Sunday, November 29, 2009

....Of An Eid Unlike Any Other

   I won't beat about the bush, yesterday was Eid and it was brilliant. Not in the bountiful-meaty-goodness wali brilliant, the sitting-16-hours-in-front-of-the-PC brilliant.

  Ever since I've become enamoured of Qawwali, my hunter-gatherer instincts have resurged with an intensity not seen since the heady days of trying to download EVERY Dylan song I could find. With Qawwali, I have been trying in vain to collect recordings of some of the "ancients"; the pre-partition qawwals who were instrumental in establishing the popularity of recorded devotional music in the sub-continent.

 A bunch of very good friends dose out (very stingily) recordings of Mehboob Qawwal one or two mehfils per month; more on that in another post, but mostly I am left to scour messageboards, forums,Youtube and storage sites in search of anythin I can find. The sad bit is that there is precious little authentic research apart from the important work done by Professor Regula Qureshi. Special mention must go to her book, Sufi Music Of India And Pakistan; Sound, Context And Meaning In Qawwali; which will probably be the ONLY book I take with me to PMA.

 I've been hopping from website to website for a long long time with occasional success, but yesterday I hit the jackpot. Just like Spotify and it's promise of almost unlimited music, I stumbled onto a collection of ginormous scope, linked in a network with several other similar treasure troves. What I've found cannot be discussed at great length, but the absolute joy and awe I felt at listening to one of the earliest recording ever made in the subcontinent,and especially the absolutely delightful last 10 seconds , an 11 year old Ustad Salamat Ali Khan singing in praise of the Maharaja of Champanagar after the latter had completed a successful military campaign; a recording which redefines the phrase "child prodigy", and countless countless others is hard to put into words.

  Three magnificent recordings of Nusrat Fateh Ali Khan's father and uncle, half a dozen each of recordings of three of the most important qawwals from the earliest days of sound in India, a few of which feature a young and immensely talented Haji Ghulam Farid Sabri in his early days....... I have goosebumps just writing about them. If only I had gotten here a few days earlier, I would've had time to properly sift through the massive horde. But the urgency brought on by having to leave for PMA in 5 days (sigh) has brought on an odd,frenzied state where I'm exhausting myself from the hours spent in front of the PC, trying to taste if not digest, as much as I can.
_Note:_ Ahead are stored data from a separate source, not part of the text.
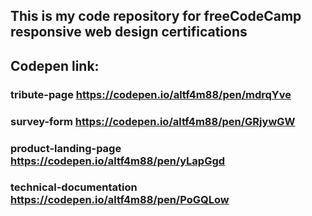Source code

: ## This is my code repository for freeCodeCamp responsive web design certifications

## Codepen link:
### tribute-page https://codepen.io/altf4m88/pen/mdrqYve
### survey-form https://codepen.io/altf4m88/pen/GRjywGW
### product-landing-page https://codepen.io/altf4m88/pen/yLapGgd
### technical-documentation https://codepen.io/altf4m88/pen/PoGQLow
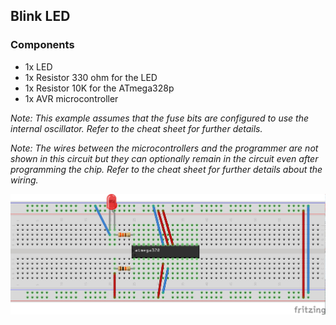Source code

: ## Blink LED

### Components
* 1x LED
* 1x Resistor 330 ohm for the LED
* 1x Resistor 10K for the ATmega328p
* 1x AVR microcontroller

*Note: This example assumes that the fuse bits are configured to use the internal oscillator. Refer to the cheat sheet for further details.*

*Note: The wires between the microcontrollers and the programmer are not shown in this circuit but they can optionally remain in the circuit even after programming the chip. Refer to the cheat sheet for further details about the wiring.*

<img src="../../../images/circuit-led-1.jpg">
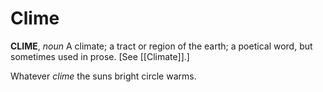 # Clime

**CLIME**, _noun_ A climate; a tract or region of the earth; a poetical word, but sometimes used in prose. \[See [[Climate]].\]

Whatever _clime_ the suns bright circle warms.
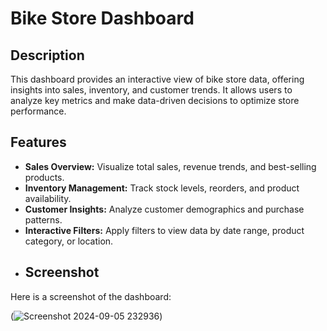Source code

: # Bike Store Dashboard
## Description
This dashboard provides an interactive view of bike store data, offering insights into sales, inventory, and customer trends. It allows users to analyze key metrics and make data-driven decisions to optimize store performance.
## Features

- **Sales Overview:** Visualize total sales, revenue trends, and best-selling products.
- **Inventory Management:** Track stock levels, reorders, and product availability.
- **Customer Insights:** Analyze customer demographics and purchase patterns.
- **Interactive Filters:** Apply filters to view data by date range, product category, or location.
- ## Screenshot

Here is a screenshot of the dashboard:

(![Screenshot 2024-09-05 232936](https://github.com/user-attachments/assets/475bde41-8cd7-4784-ae0b-04ca010633d0))

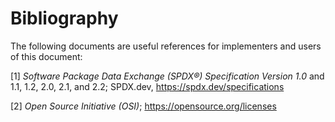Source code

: # Bibliography

The following documents are useful references for implementers and users of this document:

[1] *Software Package Data Exchange (SPDX®) Specification Version 1.0* and  1.1, 1.2, 2.0, 2.1, and 2.2; SPDX.dev, https://spdx.dev/specifications

[2] *Open Source Initiative (OSI)*;  https://opensource.org/licenses
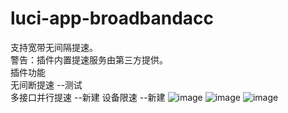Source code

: # luci-app-broadbandacc
支持宽带无间隔提速。
<br/>警告：插件内置提速服务由第三方提供。
<br/>插件功能
<br/>无间断提速 --测试
<br/>多接口并行提速 --新建
设备限速 --新建
![image](https://user-images.githubusercontent.com/76506087/215083005-dd24b6d9-3b63-4dbd-89ad-ca2fe6d9a3d6.png)
![image](https://user-images.githubusercontent.com/76506087/215083269-2b2a37e4-175c-4db4-adca-7a158d062aa3.png)
![image](https://user-images.githubusercontent.com/76506087/215083437-b5c852dc-f84f-4873-ae08-d43df9c14998.png)

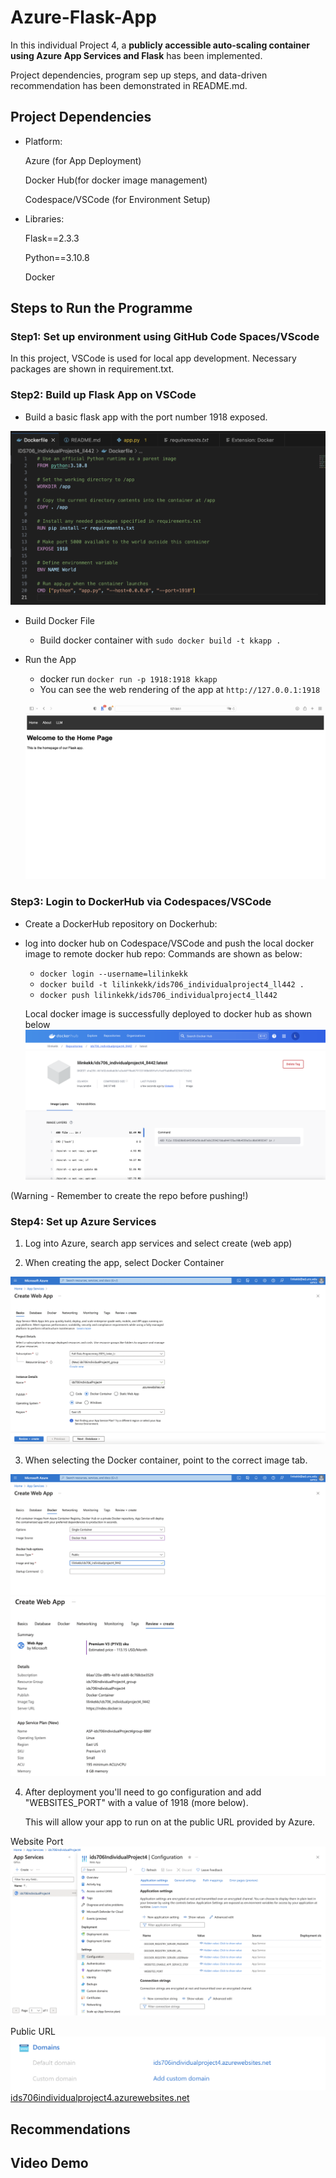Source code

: # Azure-Flask-App
In this individual Project 4, a **publicly accessible auto-scaling container using Azure App Services and Flask** has been implemented.

Project dependencies, program sep up steps, and data-driven recommendation has been demonstrated in README.md.


## Project Dependencies
- Platform:
  
  Azure (for App Deployment)
  
  Docker Hub(for docker image management)

  Codespace/VSCode (for Environment Setup)
  
- Libraries:

  Flask==2.3.3
  
  Python==3.10.8

  Docker

## Steps to Run the Programme
### Step1: Set up environment using GitHub Code Spaces/VScode

In this project, VSCode is used for local app development. Necessary packages are shown in requirement.txt.


### Step2: Build up Flask App on VSCode
- Build a basic flask app with the port number 1918 exposed.

![Dockerfile](images/Dockerfile.png)


- Build Docker File 
  - Build docker container with `sudo docker build -t kkapp .`
 
- Run the App
  - docker run `docker run -p 1918:1918 kkapp`
  - You can see the web rendering of the app at `http://127.0.0.1:1918`

   ![Webapp](images/webapp.png) 
    

### Step3: Login to DockerHub via Codespaces/VSCode
- Create a DockerHub repository on Dockerhub:

- log into docker hub on Codespace/VSCode and push the local docker image to remote docker hub repo:
  Commands are shown as below:
  - `docker login --username=lilinkekk`
  - `docker build -t lilinkekk/ids706_individualproject4_ll442 .`
  - `docker push lilinkekk/ids706_individualproject4_ll442`
 
  Local docker image is successfully deployed to docker hub as shown below
  ![Dockerhub](images/Dockerhub.png)

(Warning - Remember to create the repo before pushing!)

### Step4: Set up Azure Services 

1. Log into Azure, search app services and select create (web app)

2. When creating the app, select Docker Container

![Azure_dockercontainer](images/Azure_dockercontainer.png)

3. When selecting the Docker container, point to the correct image tab.

![Azure_dockerhub](images/Azure_dockerhub.png)
![Azure_summary](images/Azure_summary.png)


4. After deployment you'll need to go configuration and add "WEBSITES_PORT" with a value of 1918 (more below).

   This will allow your app to run on at the public URL provided by Azure.

Website Port 
![Azure_websiteport](images/Azure_websiteport.png)

Public URL
![Azure_url](images/Azure_url.png)
[ids706individualproject4.azurewebsites.net](ids706individualproject4.azurewebsites.net)


## Recommendations

## Video Demo
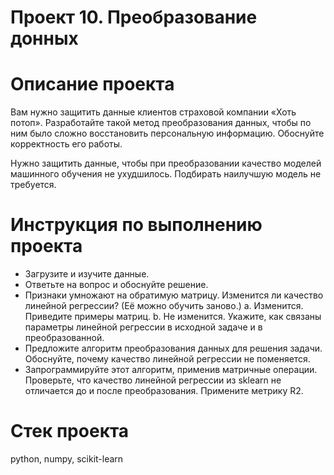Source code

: Проект 10. Преобразование донных
========================

Описание проекта
========================
Вам нужно защитить данные клиентов страховой компании «Хоть потоп». Разработайте такой метод преобразования данных, чтобы по ним было сложно восстановить персональную информацию. Обоснуйте корректность его работы.

Нужно защитить данные, чтобы при преобразовании качество моделей машинного обучения не ухудшилось. Подбирать наилучшую модель не требуется.

Инструкция по выполнению проекта
========================
- Загрузите и изучите данные.
- Ответьте на вопрос и обоснуйте решение.
- Признаки умножают на обратимую матрицу. Изменится ли качество линейной регрессии? (Её можно обучить заново.)
  a. Изменится. Приведите примеры матриц.
  b. Не изменится. Укажите, как связаны параметры линейной регрессии в исходной задаче и в преобразованной.
- Предложите алгоритм преобразования данных для решения задачи. Обоснуйте, почему качество линейной регрессии не поменяется.
- Запрограммируйте этот алгоритм, применив матричные операции. Проверьте, что качество линейной регрессии из sklearn не отличается до и после преобразования. Примените метрику R2.

Стек проекта
========================
python, numpy, scikit-learn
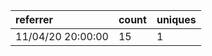 | referrer          | count | uniques |
| :---------------- | :---- | :------ |
| 11/04/20 20:00:00 | 15    | 1       |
 |Lets hope my taste buds can bear the strain.

  

1 comment:

  1. Woah! What a coincident. My new post's title's pretty much similar to yours: An Eid like no other... Btw, congrats yar for this discovery of yours, you sure sound excited as hell! waisai you'd have to wait for 6 months of PMA after which you'd be able to listen all o thes, right? they don't allow Ipods, do they?

    PS. really liked the movies specially nightmare before christmas and coraline.